The Claimant had reasonable alternatives

[43] Now, I must decide if the Claimant has proven that leaving his job was his only reasonable alternative at the time he left.

[44] The Claimant says that he had to leave his job because he didn’t think it was honest to keep working for the employer while he looked for other work. He says that the working conditions were unsafe.

[45] The Commission says that he had reasonable alternatives to leaving. The Commission says he could have found a new job, talked to his employer about his safety concerns, or gone to provincial authorities if he had health concerns.

[46] I agree with the Commission. The Claimant hasn’t proven that leaving his job was the only reasonable thing left he could do. He had reasonable alternatives to leaving his job.

[47] I have already explained why I don’t think he Claimant has proven that the working conditions were a danger to his health. But even if the Claimant had proven that his employer wasn’t following COVID-19 safety procedures, he had reasonable alternatives.

[48] He says that he talked to his employer about his concerns, but I don’t think this is credible. This is because the employer said he didn’t talk about COVID-19 safety concerns. Also, his exit interview doesn’t include any mention of COVID-19 safety procedures. So, I think it would have been reasonable for the Claimant to talk to his employer about his safety concerns before leaving. Or, he could have contacted the provincial worker safety board or provincial health authorities to talk about the employer’s safety plan.

[49] I have also explained why I don’t think the Claimant has proven that the employer made significant changes to the working conditions. I understand that the Claimant wanted to work from home and expected more travel, but I don’t think these are working conditions that justify the Claimant leaving without first considering alternatives. I think it would have been reasonable for the Claimant to make sure he had a new job before he quit.

[50] Finally, I don’t think the Claimant has proven that there was antagonism with his supervisor. I understand that the Claimant didn’t like his supervisor. But this doesn’t mean that he could leave without first considering alternatives. I think it would have been reasonable to find a new job before quitting.

[51] At the hearing, the Claimant said he tried to find a job before he left. He said he used Linked In and was speaking to other employers. But he quit before he had a job offer from a new employer. I think it would have been reasonable to wait until he had a job offer.
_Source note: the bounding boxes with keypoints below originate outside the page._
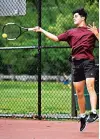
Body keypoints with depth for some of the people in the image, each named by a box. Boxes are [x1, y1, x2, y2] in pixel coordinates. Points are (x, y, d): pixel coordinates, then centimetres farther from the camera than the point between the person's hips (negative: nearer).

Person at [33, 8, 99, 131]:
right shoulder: (71, 32, 20)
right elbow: (56, 38, 23)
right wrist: (41, 30, 20)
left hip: (88, 62, -4)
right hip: (76, 64, 4)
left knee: (90, 86, -21)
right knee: (79, 92, 6)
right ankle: (83, 116, 16)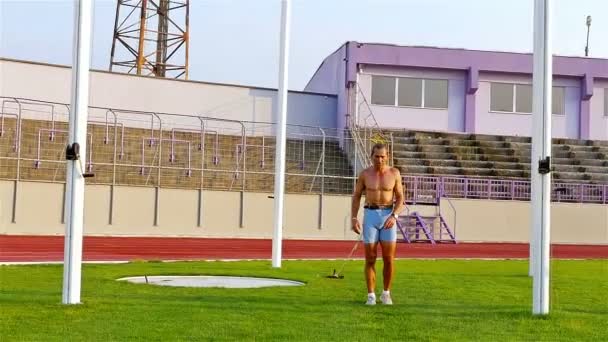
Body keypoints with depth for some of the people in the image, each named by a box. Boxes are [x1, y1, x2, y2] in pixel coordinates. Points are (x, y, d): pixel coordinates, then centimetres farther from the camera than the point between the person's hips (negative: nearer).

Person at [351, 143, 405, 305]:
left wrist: (394, 216, -16)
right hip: (370, 216, 0)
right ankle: (371, 296, 8)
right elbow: (356, 197, 6)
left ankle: (386, 294, 16)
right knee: (370, 259, -1)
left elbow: (400, 199, 1)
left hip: (388, 216, 0)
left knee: (389, 259, -2)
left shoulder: (394, 173, -1)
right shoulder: (365, 174, 0)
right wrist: (354, 219, -5)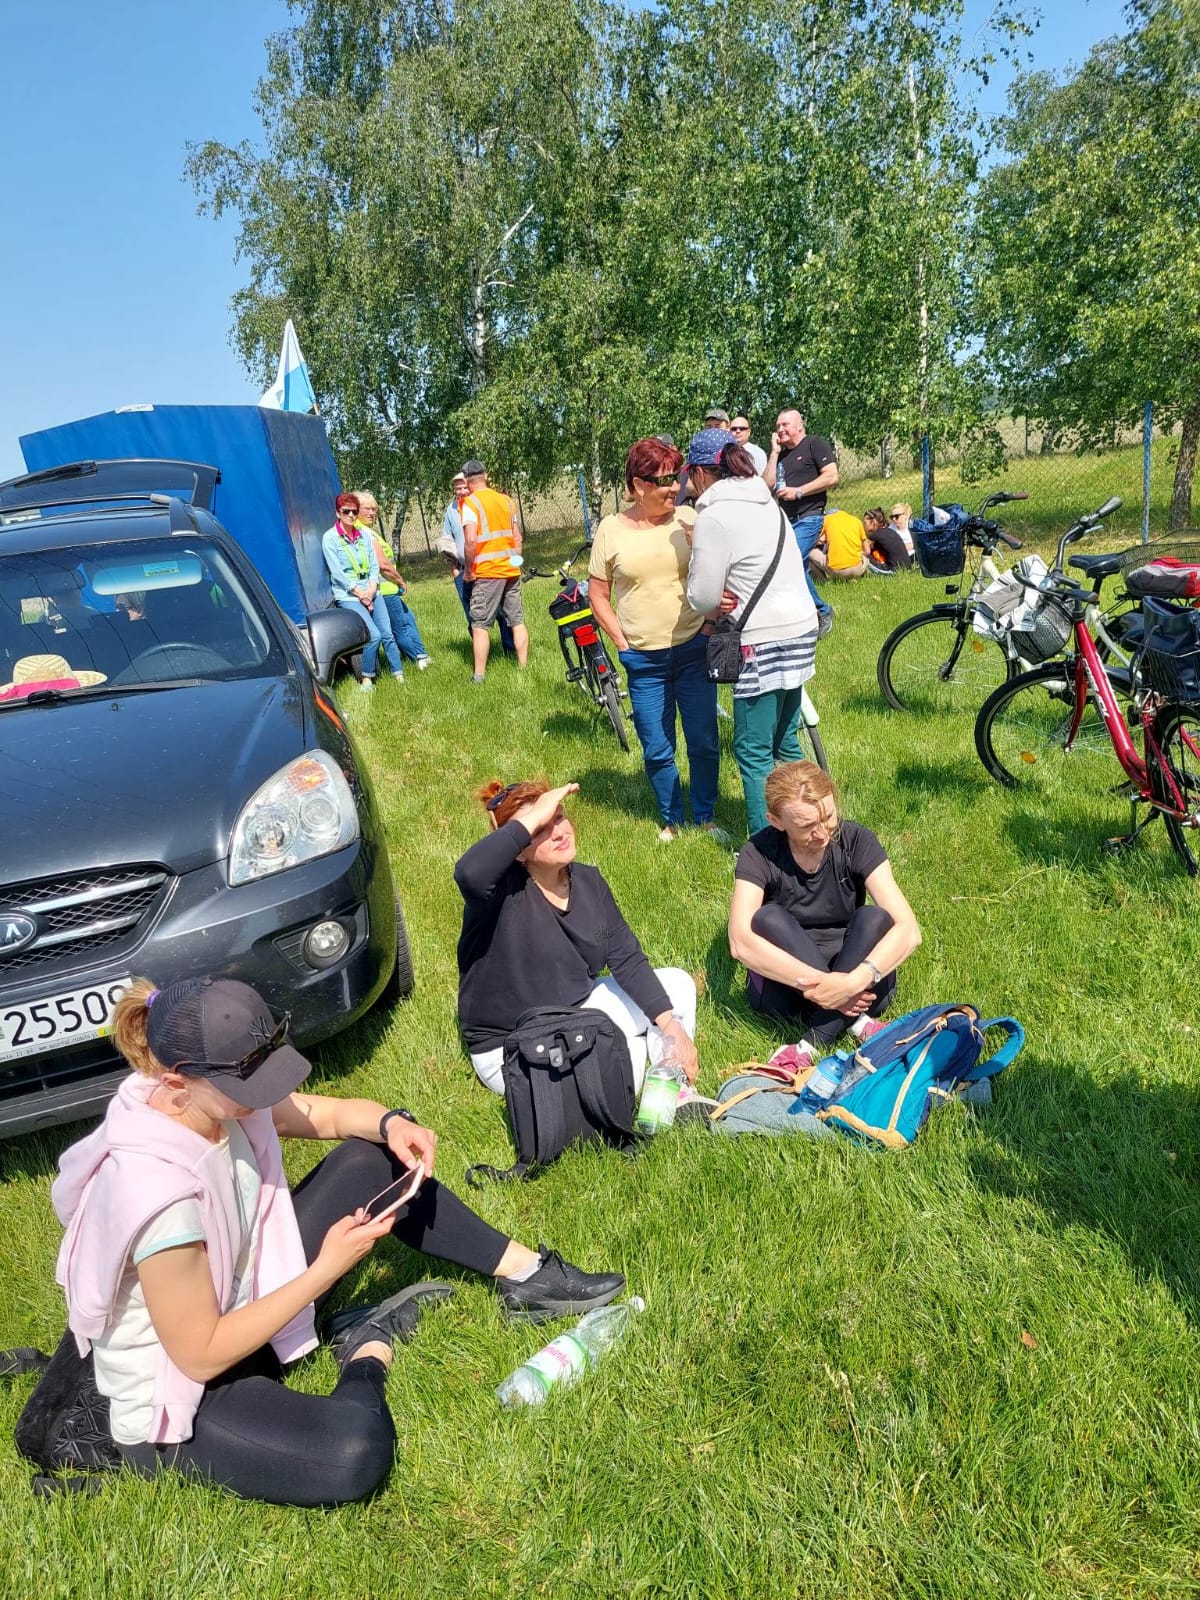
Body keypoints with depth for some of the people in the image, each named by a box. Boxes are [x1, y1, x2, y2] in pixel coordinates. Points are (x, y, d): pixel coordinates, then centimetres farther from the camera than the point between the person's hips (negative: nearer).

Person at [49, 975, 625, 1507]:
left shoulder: (214, 1096, -14)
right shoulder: (157, 1193, -37)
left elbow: (331, 1114, 1)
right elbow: (200, 1356, -26)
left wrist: (391, 1123, -20)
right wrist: (327, 1269, -24)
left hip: (241, 1302, 8)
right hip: (178, 1402, -8)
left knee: (374, 1160, 2)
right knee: (355, 1453, -34)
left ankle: (526, 1275, 9)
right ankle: (368, 1350, 1)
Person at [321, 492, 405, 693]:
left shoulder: (364, 535, 10)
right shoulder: (330, 538, -5)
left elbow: (374, 566, 9)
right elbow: (337, 573, -9)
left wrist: (371, 589, -8)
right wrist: (360, 593, -12)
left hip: (371, 592, 5)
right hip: (348, 596, -5)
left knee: (387, 634, -1)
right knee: (373, 635, -19)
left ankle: (399, 675, 12)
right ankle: (366, 679, -5)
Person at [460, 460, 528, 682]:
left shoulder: (470, 503, -7)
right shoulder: (506, 500, 12)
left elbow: (470, 540, -17)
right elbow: (517, 537, 13)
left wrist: (469, 570, -7)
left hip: (487, 572, -6)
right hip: (512, 570, 6)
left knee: (480, 624, 0)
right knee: (517, 620, 10)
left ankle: (479, 676, 0)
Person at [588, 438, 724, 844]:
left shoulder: (688, 518, -2)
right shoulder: (612, 529, -2)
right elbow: (598, 594, 5)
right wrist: (621, 640, -2)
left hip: (694, 650, 0)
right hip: (643, 660, 0)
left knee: (704, 743, 6)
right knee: (657, 751, 9)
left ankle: (705, 818, 26)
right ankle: (671, 821, 29)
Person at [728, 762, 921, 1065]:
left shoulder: (856, 841, -14)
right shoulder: (759, 853, -16)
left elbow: (908, 930, -24)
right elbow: (740, 942, -29)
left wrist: (853, 982, -40)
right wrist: (813, 982, -40)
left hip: (855, 970, 1)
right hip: (786, 980, -1)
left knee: (875, 917, -27)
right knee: (768, 918, -28)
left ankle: (817, 1041, -27)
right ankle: (856, 1022, -25)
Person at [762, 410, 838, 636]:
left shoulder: (815, 444, -2)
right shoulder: (781, 454, 18)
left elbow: (831, 477, -12)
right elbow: (767, 484, 8)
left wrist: (798, 491, -14)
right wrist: (774, 453, 5)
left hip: (808, 518, -8)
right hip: (786, 519, 8)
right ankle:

[52] Having a good reason for leaving a job isn’t enough to show just cause. The Claimant has to prove that leaving his job was the only reasonable course of action. But I find that he hasn’t proven that leaving his job was the only reasonable thing left that he could do. So, the Claimant hasn’t proven that he had just cause for leaving his job.

Conclusion

[53] I am dismissing the Claimant’s appeal. He hasn’t proven that he had just cause for leaving his job. This means that he is disqualified from receiving EI benefits.